What is being asked:
Please go line by line and repeat the data below exactly, with no images.

Structured pose outputs:

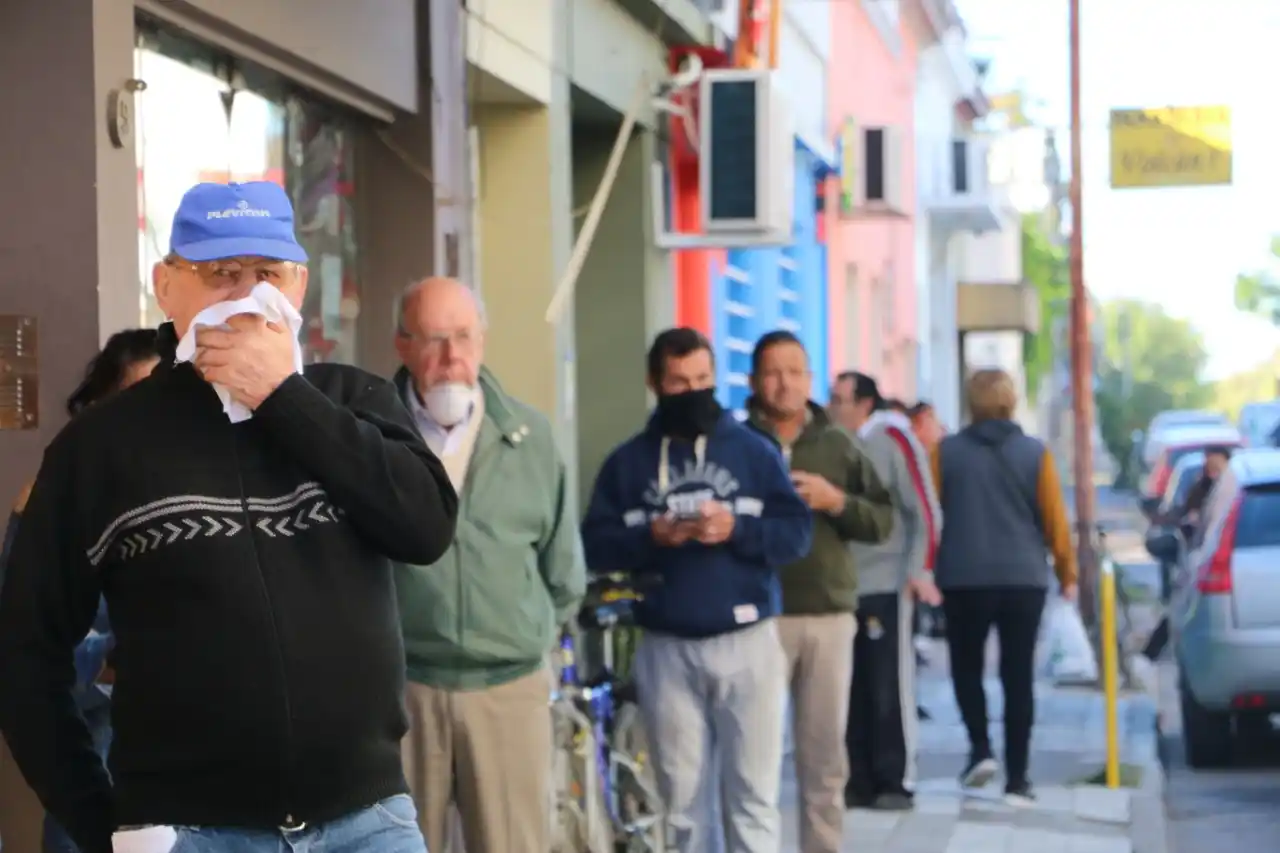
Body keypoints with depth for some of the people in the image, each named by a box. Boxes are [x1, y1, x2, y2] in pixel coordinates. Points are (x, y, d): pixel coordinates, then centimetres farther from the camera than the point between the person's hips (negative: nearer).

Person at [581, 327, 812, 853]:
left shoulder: (753, 449, 5)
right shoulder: (627, 461, 8)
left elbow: (798, 531, -1)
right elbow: (595, 545, 2)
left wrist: (736, 529, -17)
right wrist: (650, 537, -15)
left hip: (747, 643, -1)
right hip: (667, 649, 1)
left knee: (751, 794, -1)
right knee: (682, 799, 7)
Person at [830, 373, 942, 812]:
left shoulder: (892, 439, -5)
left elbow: (924, 509, -7)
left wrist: (920, 570, -13)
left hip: (886, 585, -5)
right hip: (841, 587, 5)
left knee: (889, 688, -1)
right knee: (851, 689, 7)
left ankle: (896, 781, 5)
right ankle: (858, 780, 14)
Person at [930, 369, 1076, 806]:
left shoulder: (945, 452, -1)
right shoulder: (1036, 454, -1)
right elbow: (1056, 523, 0)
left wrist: (926, 570, 11)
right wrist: (1067, 574, 13)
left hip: (964, 578, 0)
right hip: (1024, 579, 0)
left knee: (967, 666, 17)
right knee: (1018, 677, 5)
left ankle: (981, 748, -2)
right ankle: (1017, 779, 3)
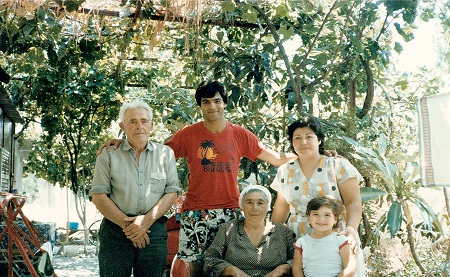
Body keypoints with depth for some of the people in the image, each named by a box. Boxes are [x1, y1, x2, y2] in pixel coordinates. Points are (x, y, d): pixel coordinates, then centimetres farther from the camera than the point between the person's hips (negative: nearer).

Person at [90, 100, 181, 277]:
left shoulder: (165, 153, 9)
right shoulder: (108, 155, 5)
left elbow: (172, 192, 3)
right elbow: (98, 196, 0)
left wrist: (147, 219, -11)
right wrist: (126, 224, -10)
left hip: (154, 231, 1)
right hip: (115, 231, -1)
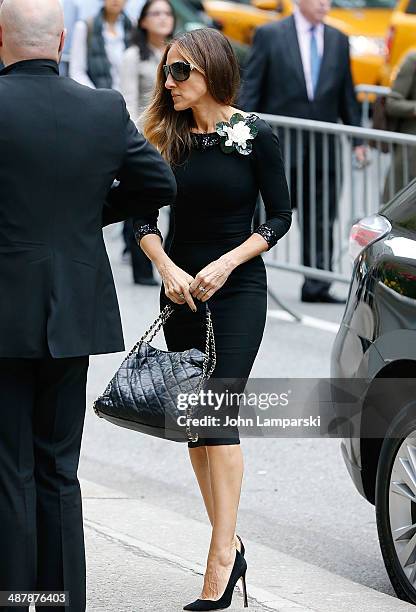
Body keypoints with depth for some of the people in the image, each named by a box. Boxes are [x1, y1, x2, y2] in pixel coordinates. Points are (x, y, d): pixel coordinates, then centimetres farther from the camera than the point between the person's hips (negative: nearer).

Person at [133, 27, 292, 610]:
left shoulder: (256, 137, -7)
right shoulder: (167, 137, 3)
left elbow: (280, 216, -3)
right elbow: (144, 217, 6)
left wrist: (225, 265, -13)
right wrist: (167, 268, -11)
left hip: (238, 289, -5)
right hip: (182, 290, 5)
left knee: (218, 418, -13)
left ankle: (220, 563, -14)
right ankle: (230, 544, 17)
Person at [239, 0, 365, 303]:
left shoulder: (338, 41, 11)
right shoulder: (269, 35, -1)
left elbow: (346, 94, 14)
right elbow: (250, 88, -2)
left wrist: (358, 140, 7)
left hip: (323, 147, 4)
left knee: (321, 220, 2)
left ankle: (316, 286, 6)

Written response:
Body keypoints with depth for some of the people in the image, each named by a box. Boxes are [x1, y1, x2, y2] in pixel coordinates. Points are (x, y, d): pixel coordinates, then centimetres farther from the camera than the point between the person's hips (negative: nearer).

Person at [581, 327, 812, 853]:
left shoulder: (753, 449, 5)
right shoulder: (627, 461, 8)
left elbow: (798, 531, -1)
right elbow: (595, 545, 2)
left wrist: (736, 529, -17)
right wrist: (650, 537, -15)
left hip: (747, 643, -1)
right hip: (667, 649, 1)
left knee: (751, 794, -1)
right knee: (682, 799, 7)
Person at [830, 373, 942, 812]:
left shoulder: (892, 439, -5)
left elbow: (924, 509, -7)
left wrist: (920, 570, -13)
left hip: (886, 585, -5)
right hip: (841, 587, 5)
left knee: (889, 688, -1)
right knee: (851, 689, 7)
left ankle: (896, 781, 5)
right ankle: (858, 780, 14)
Person at [930, 369, 1076, 806]:
left shoulder: (945, 452, -1)
right shoulder: (1036, 454, -1)
right elbow: (1056, 523, 0)
left wrist: (926, 570, 11)
right wrist: (1067, 574, 13)
left hip: (964, 578, 0)
right hip: (1024, 579, 0)
left knee: (967, 666, 17)
right knee: (1018, 677, 5)
left ankle: (981, 748, -2)
right ankle: (1017, 779, 3)
Body keypoints with depth for some of the people in the image, each named by a box. Boxes are [x1, y1, x2, y2] in pixel coordinates. Points are (x, y, d): pixel coordinates, then centimetres farther from the camera than the point between the person's hips (negative: nearer).

Person at [90, 100, 181, 277]:
left shoulder: (165, 153, 9)
right shoulder: (108, 155, 5)
left elbow: (172, 192, 3)
right elbow: (98, 196, 0)
left wrist: (147, 219, -11)
right wrist: (126, 224, -10)
left hip: (154, 231, 1)
right hip: (115, 231, -1)
Body keypoints with depth for some of the people in the image, each named by a box. Boxes are [x1, y1, x2, y2] in pixel coordinates. Points are (x, y, d): pixel coordinates, then centimetres farther from the camera than the point between the person's hips (negative: nearer).

Person at [133, 27, 292, 610]:
left shoulder: (256, 137, -7)
right shoulder: (167, 137, 3)
left elbow: (280, 216, -3)
right elbow: (144, 217, 6)
left wrist: (225, 265, -13)
right wrist: (167, 268, -11)
left hip: (238, 289, -5)
right hip: (182, 290, 5)
left knee: (218, 418, -13)
left ankle: (220, 563, -14)
right ankle: (230, 544, 17)
Person at [239, 0, 365, 303]:
left shoulder: (338, 41, 11)
right shoulder: (269, 35, -1)
left elbow: (346, 94, 14)
right elbow: (250, 88, -2)
left wrist: (358, 140, 7)
left hip: (323, 147, 4)
left knee: (321, 220, 2)
left ankle: (316, 286, 6)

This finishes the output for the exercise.